If you are using MySQL and Percona Server, you can use all these tools, and it wouldn't be a problem. If you're using MariaDB Server, it is pretty obvious MySQL Router will not work for you, so that one choice is now gone,
and that will only leave you the option of ProxySQL and MaxScale. So, again, server choices also play a role, and I would be remiss not to mention Vitesse. I didn't put that in the abstract, but Vitesse doesn't sell itself as a proxy either. It is a database clustering solution for horizontally scaling MySQL, and it powers YouTube.
That alone should make you sort of open your eyes, so if you go to vitesse.io, you will actually be able to try this out with something like Kubernetes. You don't have to run it in the cloud, you can run it yourself, and if you run it yourself, you install something like etcd or zookeeper,
so you also ensure your cluster view is always up to date. Vitesse is definitely interesting, because it makes connections using very lightweight BSON, that each connection only uses 32 kilobytes of RAM. This is very unlike regular MySQL connections, where they could be anywhere between 256 kilobytes of RAM to even three megs.
It also does the whole rewriting of queries, so you can, you know, no limit clause, no problem. You can make sure that you get the query, you don't see a limit, you add it automatically. So, and Vitesse of course works with MySQL and MariaDB as well.
So there are a bunch of resources that are worth taking a look at. The proxy SQL Google group is extremely active. The MariaDB MaxScale Google group is also quite active. MySQL router doesn't have a mailing list, but it has this forum, which you need to log in to use.
I'm not a huge fan of forums, but it is a discussion place. And the Vitesse forum is extremely active as well, and they have a Slack group as well, so you can join your Slack group and chat. I'm guessing not many people here like to use Slack. We are at Fostem.
Okay, so, before I wrap it up, insert ad, Prokona Live, if you're interested in MySQL, you should probably be there, and you get your 30% discount if you use that code.
20 minutes and 43 seconds. Thank you. I'm open for questions. I'm open for questions if you have any, or if you plan to shuffle. Yes.
Can the proxy rewrite a sub-select to a join, for example? Why do you want to rewrite sub-selects? Now, if you use MySQL 5.6 or MariaDB 10, they can process sub-selects.
Join is more performant. Hmm, that is a good question. I have not had to do this recently, because I trust the optimizer, but this is possible, maybe, Rene? If you use regular expressions, you could probably get it going. But yeah, I don't think you need to now,
because it kind of just works in the optimizer. Trust the optimizer. Any other questions? Here, oh, sorry, I couldn't see. Yeah, so the question is, what if you want to do sharding?

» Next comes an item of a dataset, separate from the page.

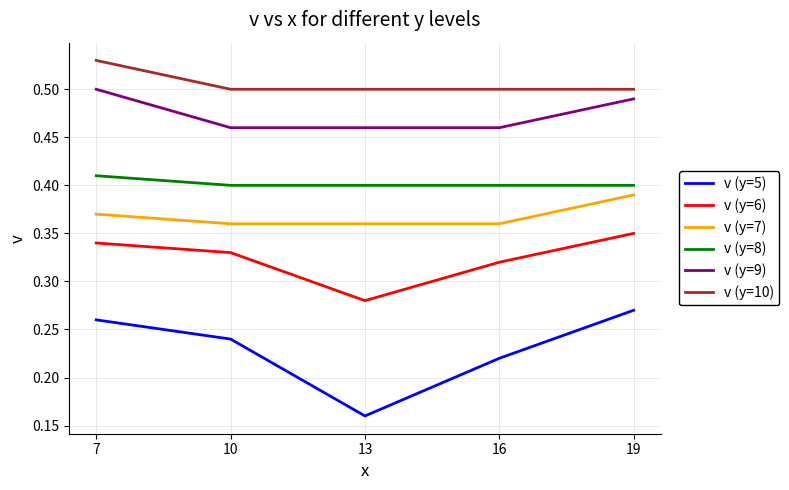

What is the sum of all v (y=10) values?

2.5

And yeah, so they do like range-based sharding, so you can get some level of sharding. It's not a proper sharding solution, but you can get some level of sharding, and tools. Yes, they do.
Well, this router, kind, not yet, but it's in the roadmap, yeah. So, the other two do. And Vitesse obviously does sharding, too. But much harder to set up. By schema, yes.
So, they have their own limitations, in terms of sharding. Question.
So, the question is, where would you put the proxy on the application servers, or dedicated servers, and the advantages and disadvantages? If you're going to use it for load balancing, maybe you want to keep it on a dedicated server. I would say dedicated would make more sense, in case your application server goes down,
or runs out of memory, and kills your proxy. So, I'd just keep it on dedicated machines. Though, for what it's worth, it is from Alkin and Rene. A while back, they made a presentation about how proxy SQL has, one proxy SQL instance has, you know, hundreds of servers sitting below it, as well.
And it works in production. So, I would just use a dedicated machine, overall. Okay. Thank you.